It’s official: Windows 11 is finally here. It spent months in the Insider preview space, being tested by eager Windows enthusiasts and critics alike. Many people enjoyed aspects of it, such as its refreshed Windows apps, while an equally vocal portion of people complained about parts of the new OS, such as its controversial Start menu which our very own senior editor Jez Corden outright hates.
Now, official reviews are live, and it’s time for the experts to weigh in with their final thoughts on Windows 11’s release build. You can get your Windows 11 takes from the common user on Reddit or Twitter as well, don’t forget. But if you want insights penned by the tech experts who run the enthusiast sites you like to visit, then take a look at this roundup of what some of the big-name reviewers are saying about the latest iteration of Microsoft’s long-running operating system.
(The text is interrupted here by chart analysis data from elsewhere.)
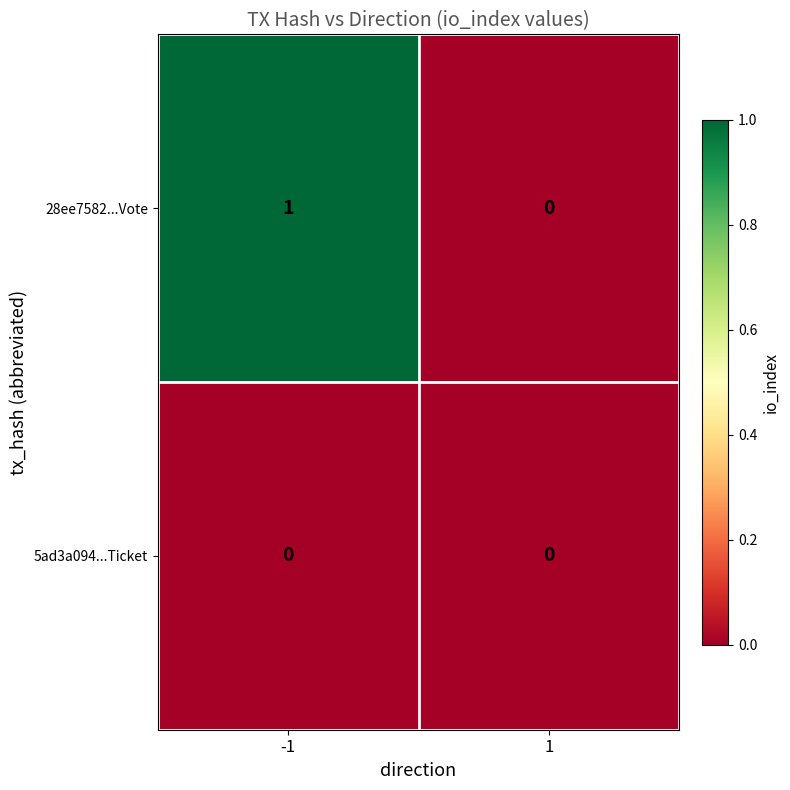

Which series has the largest total across all categories?

28ee7582...Vote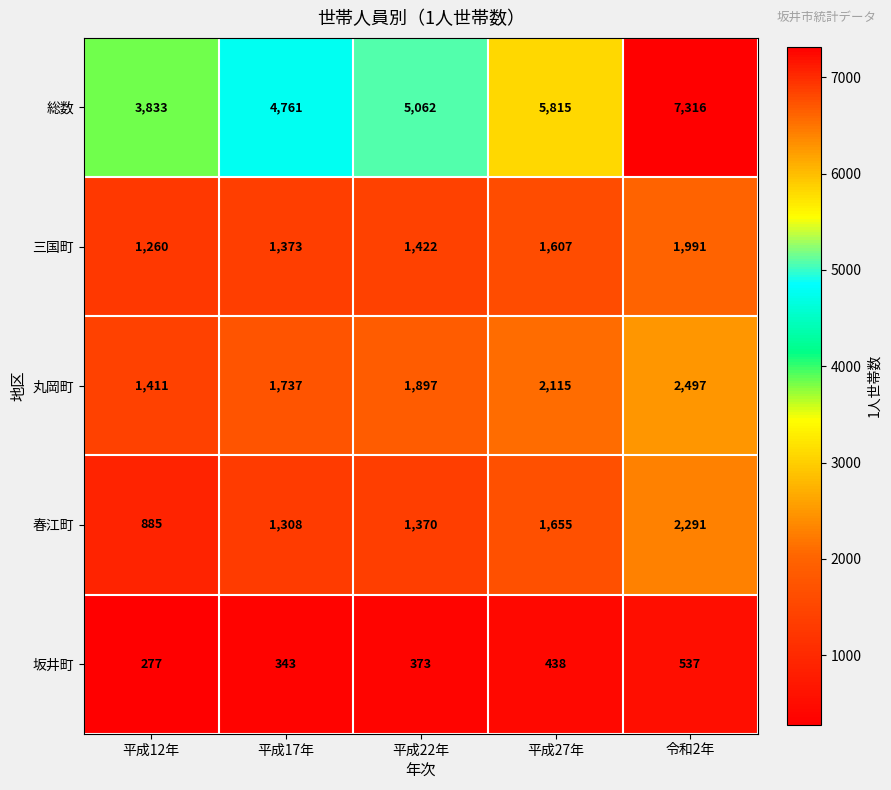

Which series has the largest total across all categories?

総数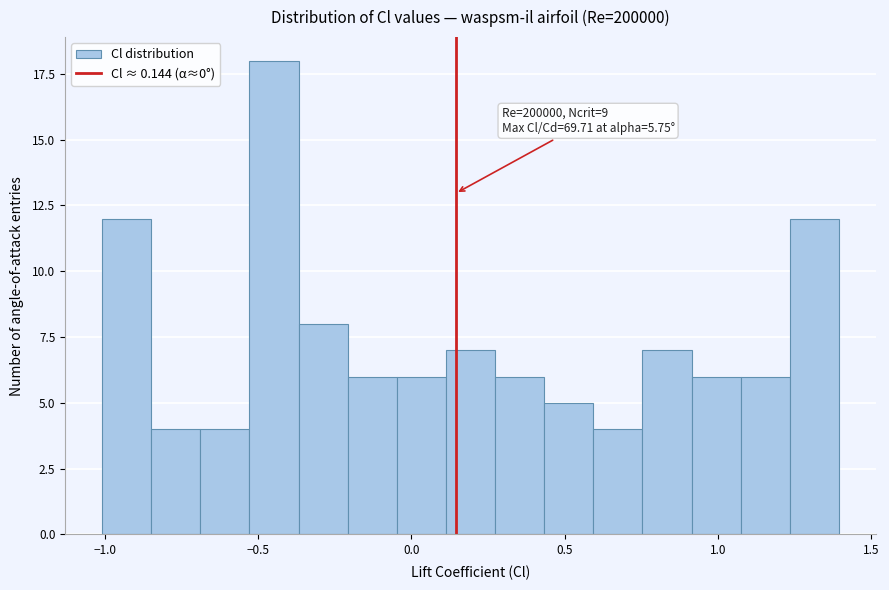

Read against the x-axis, roughly where is the centre of the tallest bar?

-0.45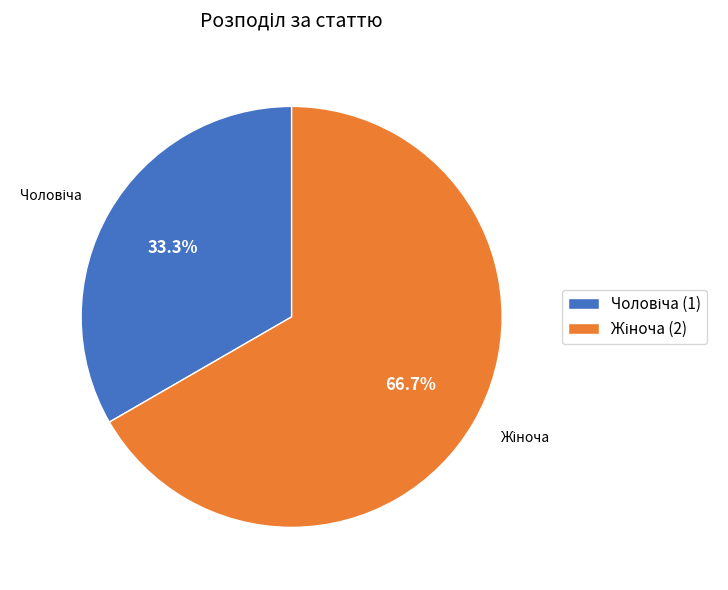

Is there any slice that represents more than half of the pie?

Yes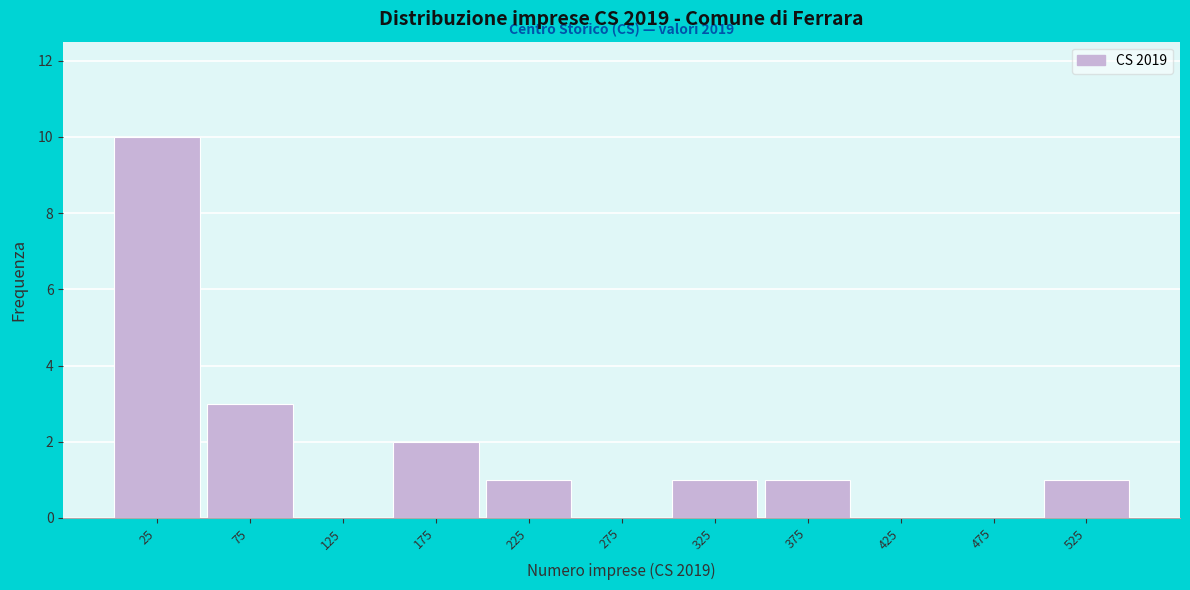

Over which range of the x-axis is the bar tallest?

0 to 50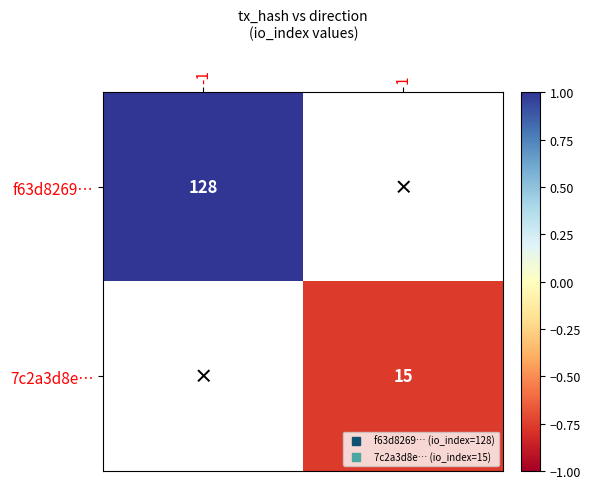

What value does the 7c2a3d8e… series have at 1?

-0.8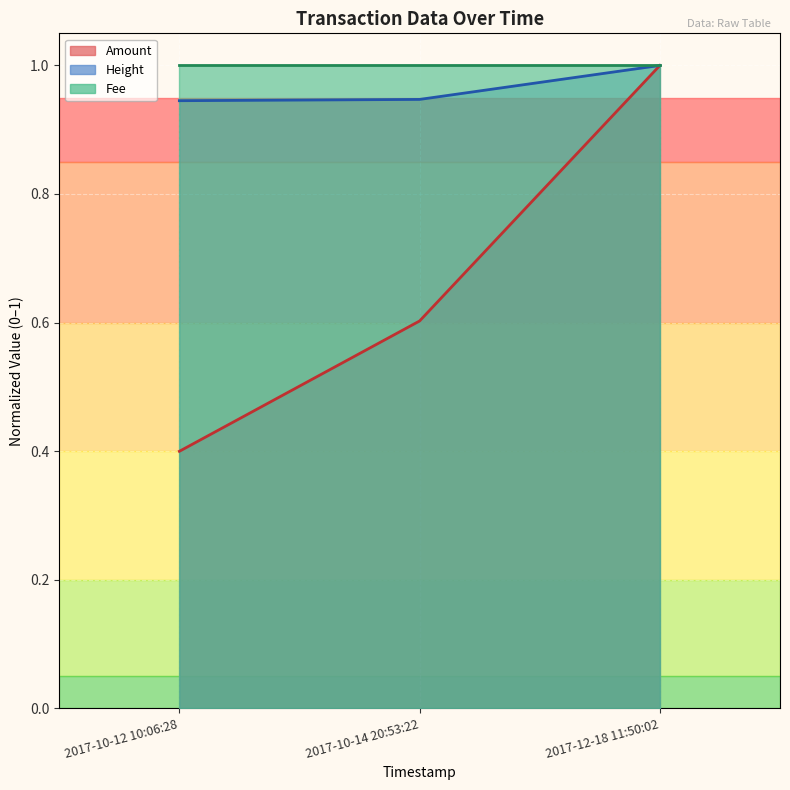

Which series changed the most between 2017-10-12 10:06:28 and 2017-10-14 20:53:22?

Amount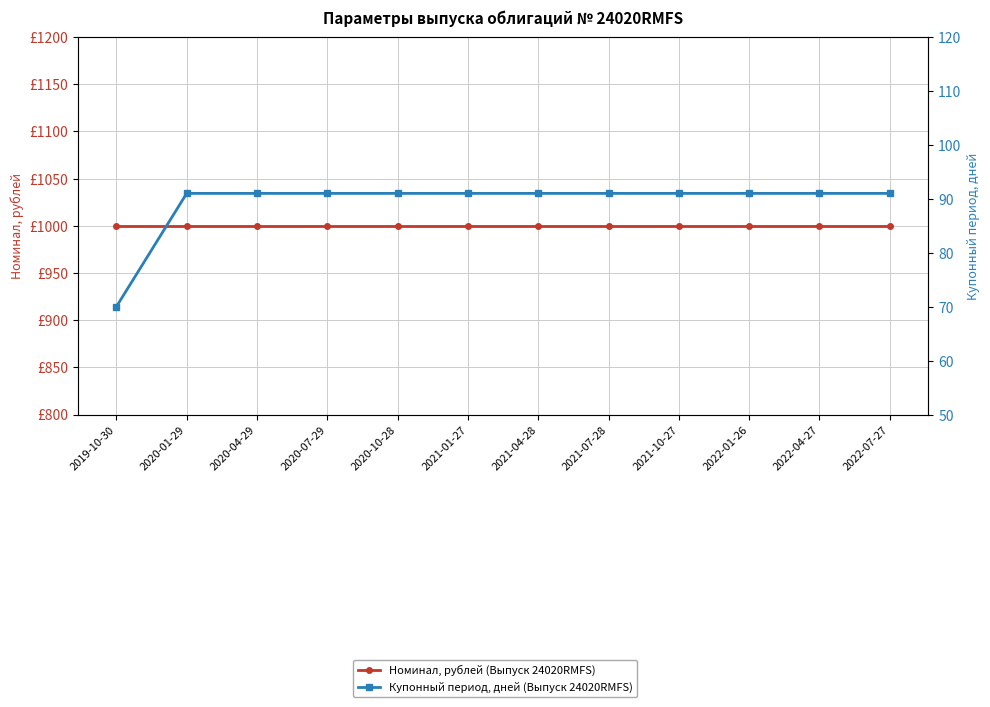

Which series changed the most between 2020-01-29 and 2022-07-27?

Номинал, рублей (Выпуск 24020RMFS)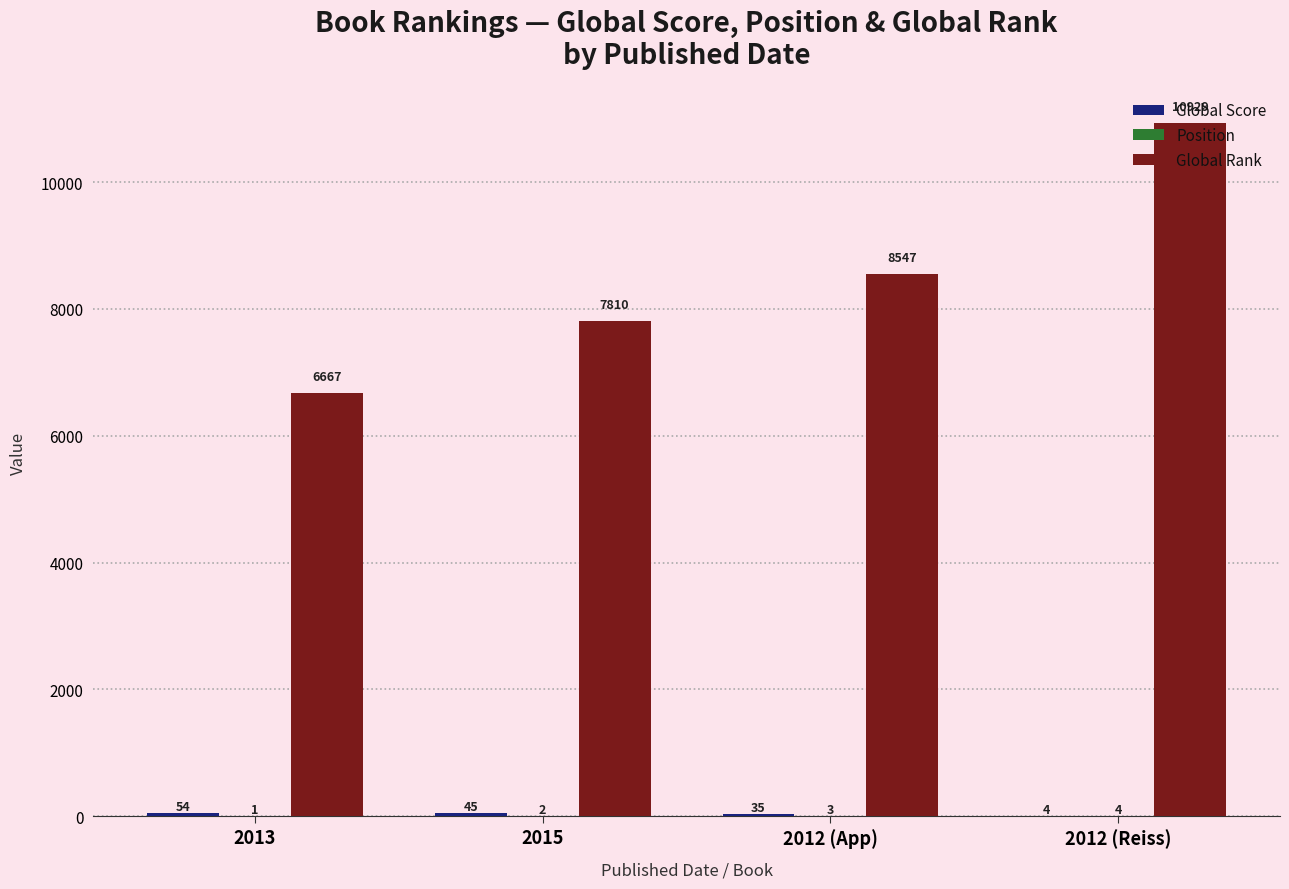

What is the sum of the Global Rank values at 2012 (App) and 2013?

15214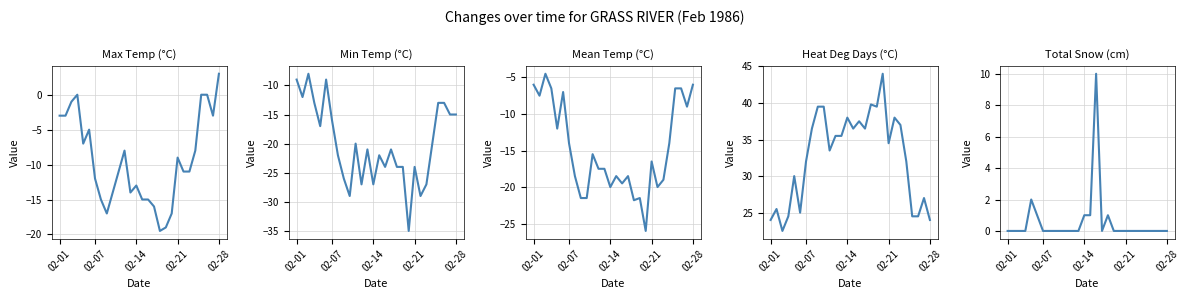

The Min Temp (°C) series shows -24.0 at 02-21. True or false?

True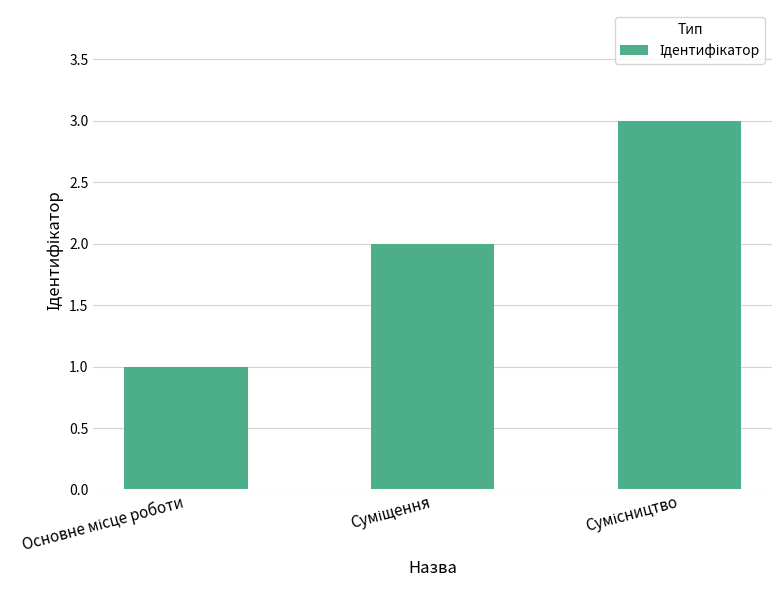

What is the difference between the maximum and minimum values?

2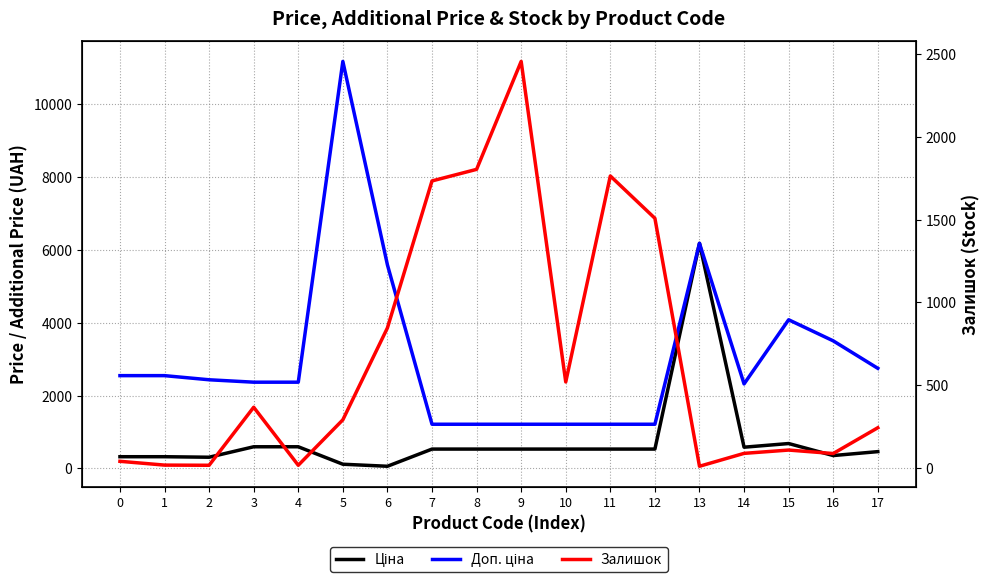

What is the value of the Залишок point at the 8th from the left?

1734.0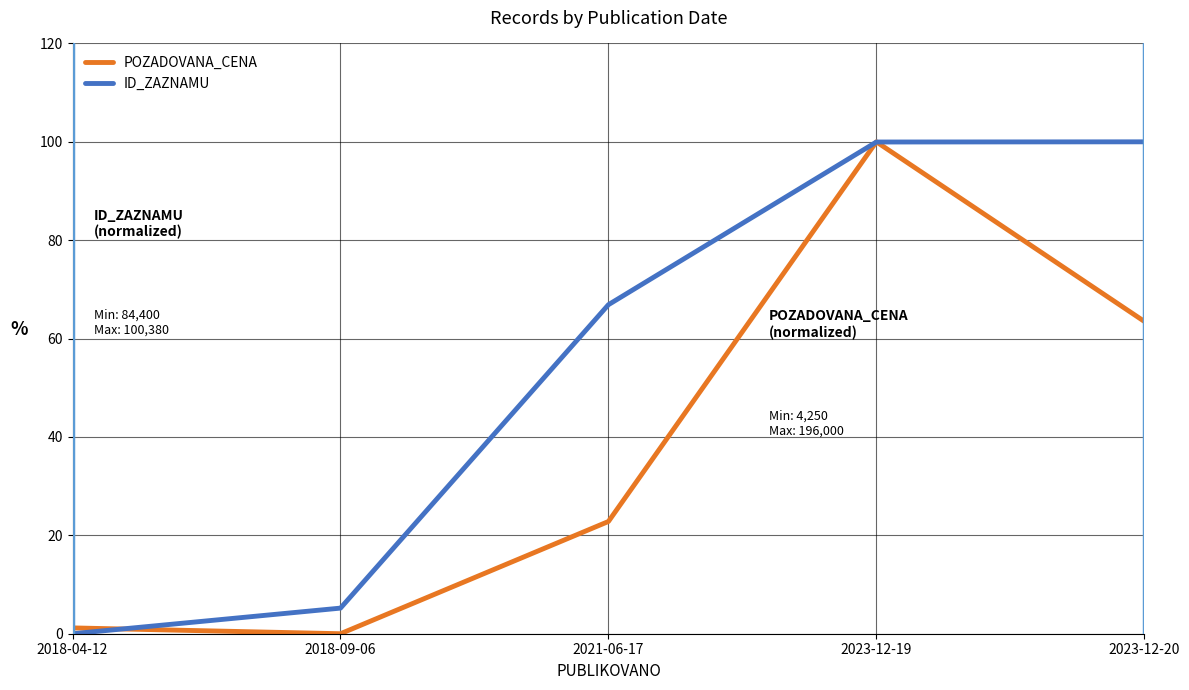

Is the value of POZADOVANA_CENA at 2018-09-06 greater than the value of ID_ZAZNAMU at 2023-12-19?

No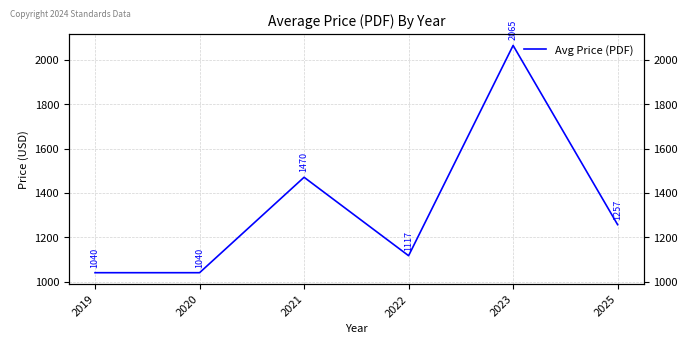

What is the sum of all values?

7988.8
Zac Bowden gave Windows 11 3.5 out of 5 stars for our review of the OS, stating that while it has promise, it’s not without issues that hurt its overall appeal.
Windows 11 has the potential to be the best version of Windows yet, but some of the choices Microsoft has made around Teams Chat, Widgets, setting browser defaults, the incomplete dark mode, and functionality of the taskbar really hold it back from being that. Hopefully the next release of Windows 11 fixes these issues.
Unfortunately for Microsoft, Windows 11 is going to be starting its life with some of the same public perception problems that made Windows Vista and Windows 8 relatively unpopular.
In PCWorld‘s Windows 11 review by Mark Hachman, the new operating system won the title of “unnecessary replacement” for Windows 10 that users may want to pass on for the time being.
Essentially, Microsoft places the most disconcerting aspects of Windows 11 front and center, while its best features are hidden deeper within. That puts Windows 11 at a marked disadvantage out of the gate.
I can’t point to a single feature in Windows 11 that’s really worth upgrading instantly for; instead, it’s a collection of changes that make the OS feel more modern and easier to use.
Forbes‘ Barry Collins didn’t mince words in his review. He called it the best Windows yet, but only by a slim margin over Windows 10, which made it not worth upgrading to in many cases.
If you’ve got a stable Windows 10 installation and none of the new features are desperately appealing, why take the risk? Windows 10 will be supported with security updates until late 2025, so there’s no rush to move.
It’s a step forward, even if it isn’t as momentous as Windows 10. It’s also hard to ignore the story behind the new OS, which makes Windows 11 feel more like a way for Microsoft to save face after an embarrassing failure.